For those interested, there is some further discussion going on around this post on Reddit – http://www.reddit.com/r/programming/comments/aulpi/you_have_to_buy_it_twice_before_its_cheap/
Dallas:
If you’re writing the 50th column picker of your career, then You Are Gonna Need It.
Like I say in the article, I’m not advocating writing crappy code. Code can be well designed without being infinitely reusable in any context. It’s because the code is good that the second story costs about the same as the first, rather than 100 times more.
The column picker we built WAS reusable – as long as it was kept in the same high-level context. Once the context changed, it wasn’t reusable enough.
My point in the article is that a component can always be MORE generic until it’s completely, 100% generic and reusable in all contexts (almost a library at that point). But if you approach every part of the system with the goal of making it that generic, you are likely to be generating a great deal of waste, since the majority of components won’t actually be reused.
Once something has proven that it WILL be reused, then it should be made into something extremely generic. Again, at no point should the thing ever be poorly written or poorly designed.
There’s a reason why you haven’t taken your company’s application and rewritten it so that it’s contained entirely in configuration files that get read into a super-generic framework you’ve written. It’s because you’re a good engineer, so you are following this principle, whether you like it or not.
I cannot agree more.
What you’ve done is highlight the fact that you didn’t actually agree upon the same thing; there are hidden assumptions in your customer’s mind and in your developers’ minds that were not properly called out, discussed, costed and agreed upon.
It doesn’t matter whether you do Big Design Upfront or evolutionary design, if your customer thinks one thing and you develop another thing, then there will be disappointment on both sides.
If you had asked them about reusability, your customer may well have requested you to develop it the first time so they could reuse it the second time, despite your developer’s YAGNI principles. It’s just another case of following the customer’s expectations rather than developers playing a guessing game.

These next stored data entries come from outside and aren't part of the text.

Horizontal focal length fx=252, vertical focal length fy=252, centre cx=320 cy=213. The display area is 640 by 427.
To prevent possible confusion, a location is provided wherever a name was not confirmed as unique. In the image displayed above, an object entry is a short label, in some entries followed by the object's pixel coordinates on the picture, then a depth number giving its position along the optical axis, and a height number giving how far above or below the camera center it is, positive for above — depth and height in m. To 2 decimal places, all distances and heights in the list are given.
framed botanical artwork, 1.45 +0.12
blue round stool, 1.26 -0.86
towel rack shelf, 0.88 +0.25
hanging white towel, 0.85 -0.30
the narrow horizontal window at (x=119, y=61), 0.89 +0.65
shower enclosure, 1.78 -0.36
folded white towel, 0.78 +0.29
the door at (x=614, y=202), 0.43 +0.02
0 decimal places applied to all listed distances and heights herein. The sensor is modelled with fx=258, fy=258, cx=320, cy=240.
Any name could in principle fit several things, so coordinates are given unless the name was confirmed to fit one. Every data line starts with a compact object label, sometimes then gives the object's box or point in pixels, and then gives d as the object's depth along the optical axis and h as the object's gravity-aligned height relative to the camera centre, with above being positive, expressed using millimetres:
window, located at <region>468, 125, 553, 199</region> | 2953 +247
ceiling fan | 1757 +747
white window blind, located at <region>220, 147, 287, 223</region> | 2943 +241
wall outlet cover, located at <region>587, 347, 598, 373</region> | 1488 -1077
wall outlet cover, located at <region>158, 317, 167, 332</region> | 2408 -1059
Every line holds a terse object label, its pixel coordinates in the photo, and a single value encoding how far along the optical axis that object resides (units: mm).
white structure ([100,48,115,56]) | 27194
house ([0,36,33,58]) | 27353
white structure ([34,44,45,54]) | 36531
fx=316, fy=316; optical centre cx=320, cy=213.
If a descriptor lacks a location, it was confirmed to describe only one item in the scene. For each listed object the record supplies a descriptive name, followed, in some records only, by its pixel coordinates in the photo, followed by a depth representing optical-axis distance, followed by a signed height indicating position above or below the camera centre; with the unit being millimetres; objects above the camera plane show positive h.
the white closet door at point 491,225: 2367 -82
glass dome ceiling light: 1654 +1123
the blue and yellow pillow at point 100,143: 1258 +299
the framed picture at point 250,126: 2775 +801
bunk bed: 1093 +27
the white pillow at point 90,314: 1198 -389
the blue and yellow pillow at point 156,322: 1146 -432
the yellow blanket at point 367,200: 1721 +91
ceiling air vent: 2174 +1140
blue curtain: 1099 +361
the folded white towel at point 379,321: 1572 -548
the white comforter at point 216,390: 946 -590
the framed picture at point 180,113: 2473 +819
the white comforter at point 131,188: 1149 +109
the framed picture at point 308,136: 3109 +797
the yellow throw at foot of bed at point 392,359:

I agree with what you said Rod. Re-factoring and making things extremely generic can go too far. There has to be a balance.
Its like the people who love to create tons of interfaces and abstract classes just in case…
Sometimes its just not worth all that extra code.
I do agree with this article, and wish more companies and developers understood this principle. It has been stated that generic software (truly generic, and not just a stab) cost 3-5 times that of specific software. So, if you are going to reuse the software more than three times, then fine, write is generic from the beginning. Once the “reuse” issue arises, then handle that problem by writing a more generic piece of code. NOT BEFORE. Solving problems before they exist is always tempting to the beginner or intermediate programmer is tempting. The more experienced programmer will wait, then, with more information, the generic code will be better than the earlier generic code just by reason of more information.
Wait until you need to use the code in more than two places before you write generic code. Once you have three examples, then you will have a much better idea how to solve the general problem.
The comment Jonathan Chauncey mentions is exactly right. Don’t make a Rube Goldberg solution just because it uses every feature you just read about in the new “Useless Patterns for Everyday Programming.”
[...] You Have To Buy It Twice Before It’s CheapThe trade-off between re-usability and YAGNIagile software reuse YAGNI [...]
Genericity should indeed begin at the second time. Even if you never need it the third time, you’ve eliminated code duplication, you’ve clearly described the commonality in your program structure.